Synthesis and Characterization of Novel Cross-Linked Proton Exchange Membranes for Fuel Cell Applications

Novel cross-linked proton exchange membrane (PEM) materials are promising candidates for the replacement of the benchmark PEM material, Nafion®. Many chemical properties of the cross-linked membrane are desirable for fuel cell applications. The liquid precursor materials are solvent free, and can be directly cured to desired dimensions. A high acidic group content is achieved without rendering the membrane material water-soluble; styrene sulfonic acid perfluoropolyether composite membranes have an average IEC of 0.88 meq/g. Composite membranes were synthesized by UV-inititiated cross-linking of acrylic acid with styrenated-perfluoropolyether and styrene sulfonic acid with styrenated-perfluoropolyether; the liquid monomers were imbibed within Textratex®, a porous expanded PTFE matrix prior to UV curing.

Composite membranes are of particular interest for fuel cell applications since they have competitive conductivities, but require less PEM material, making them a cost effective option.

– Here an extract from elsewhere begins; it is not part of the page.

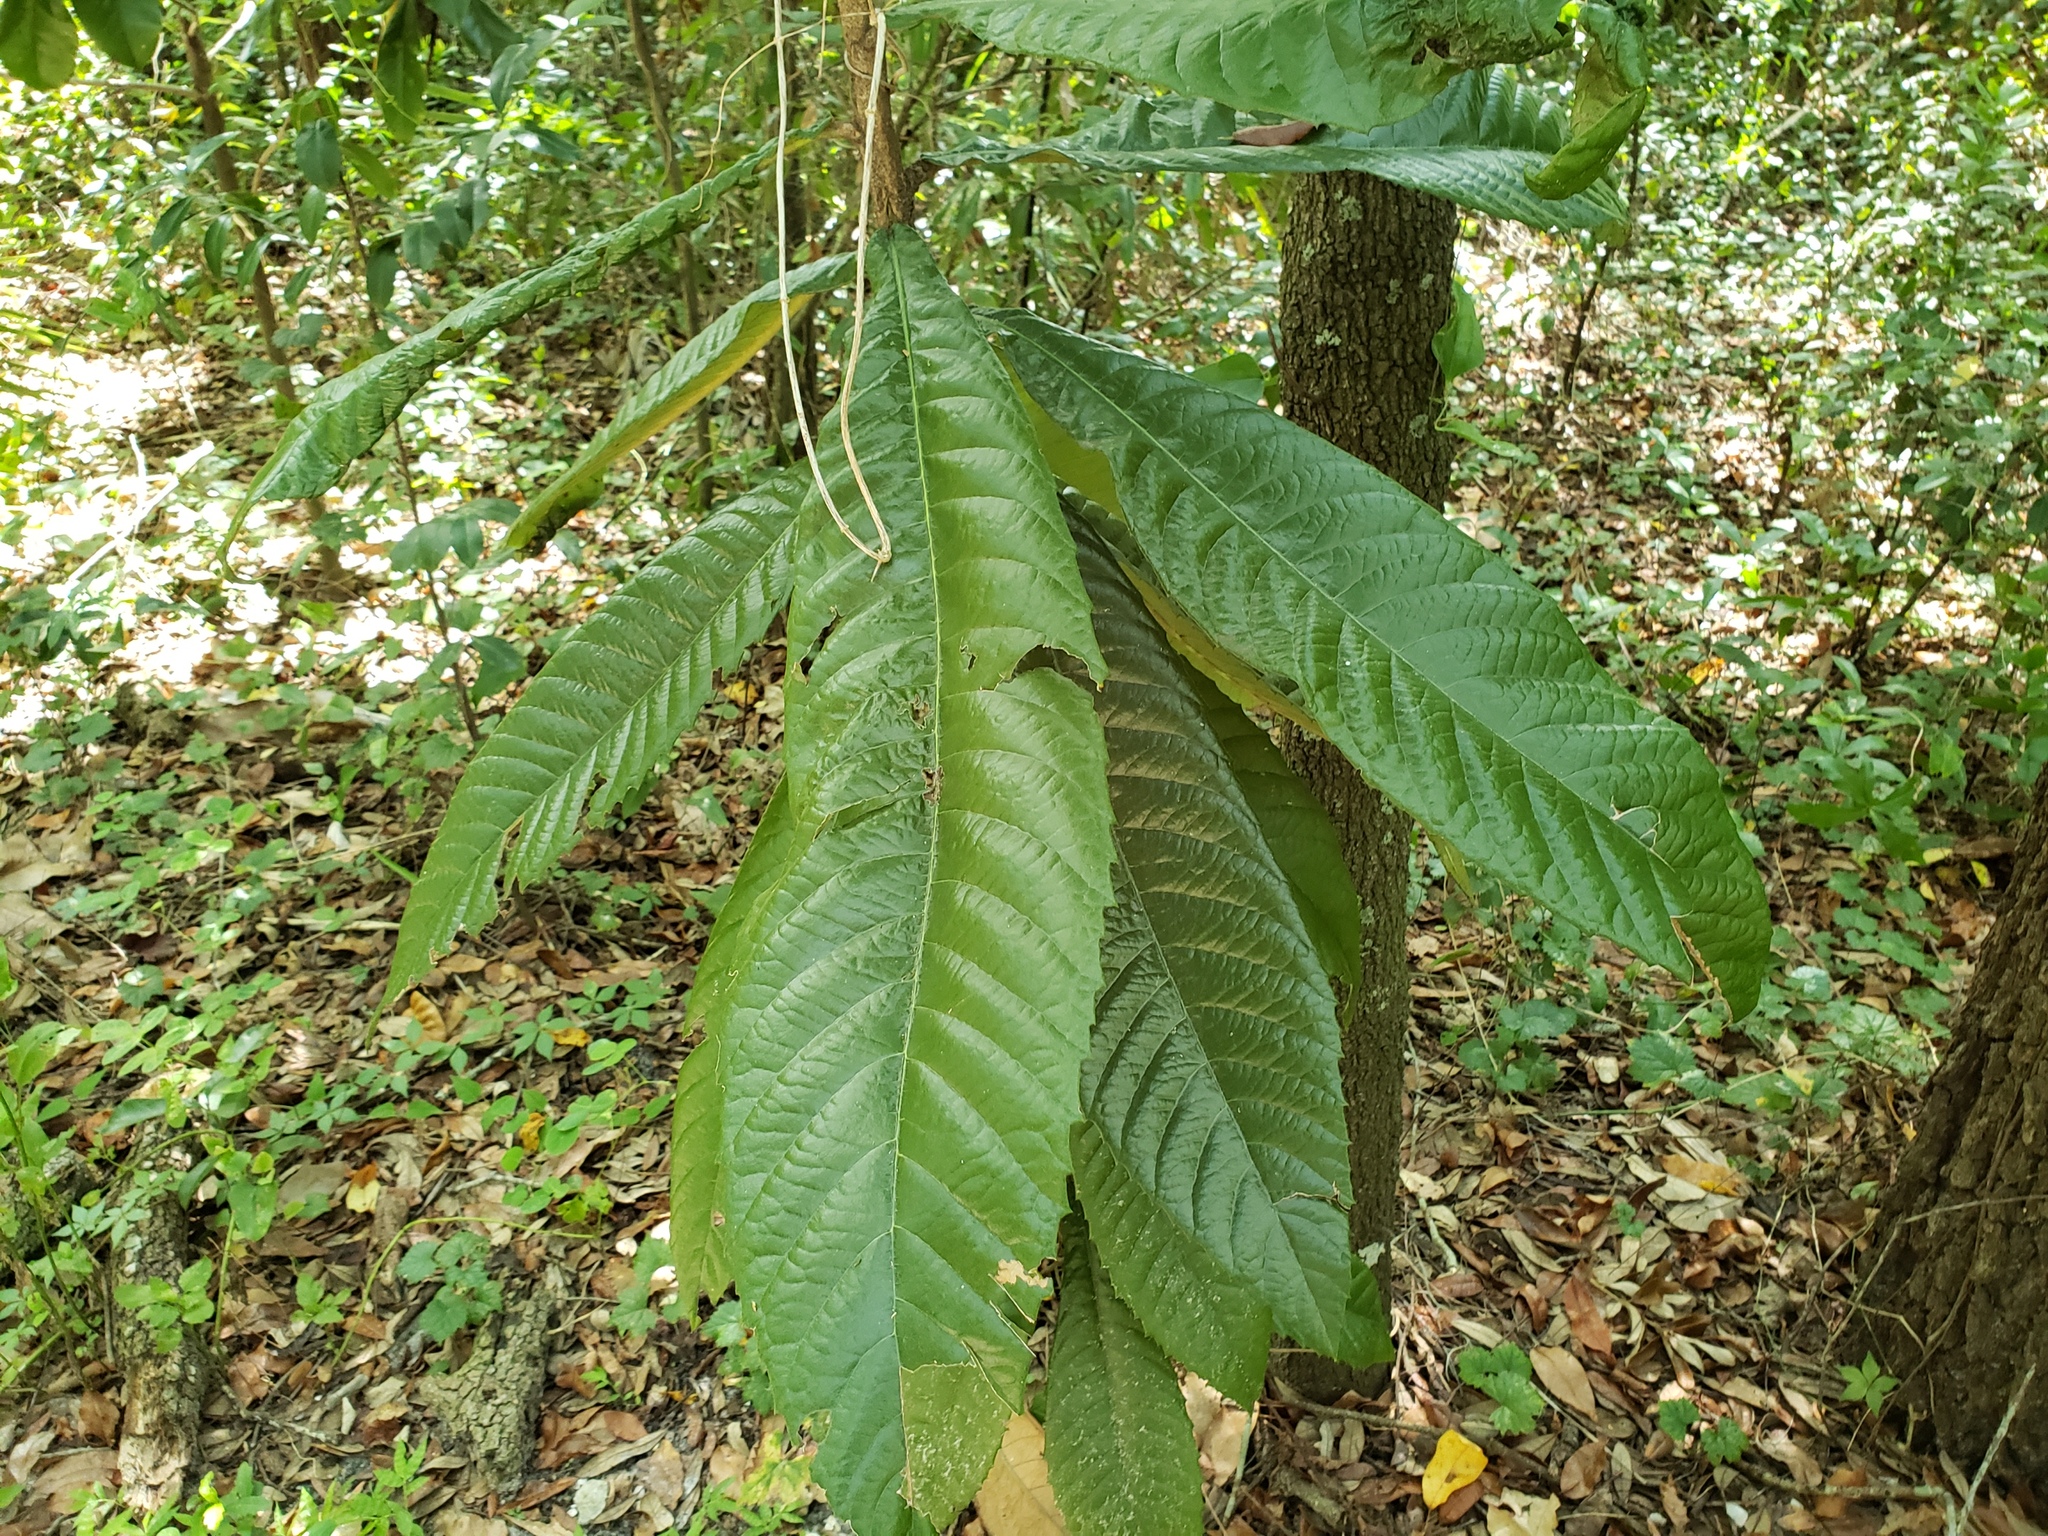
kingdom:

DMTA and TGA analyses indicate that the cross-linked membrane materials possess improved thermal and mechanical properties. Linear sweep voltammetry was used to determine the diffusion coefficient of dihydrogen through membrane materials; linear sweep voltammetry was also used to determine the kinetics of the oxygen reduction reaction at the membrane Pt electrode interface. The development of cross-linked composite membrane materials facilitates the manufacturing of MEAs without the use of Nafion® or volatile organic solvents, while simultaneously decreasing the cost of PEM production.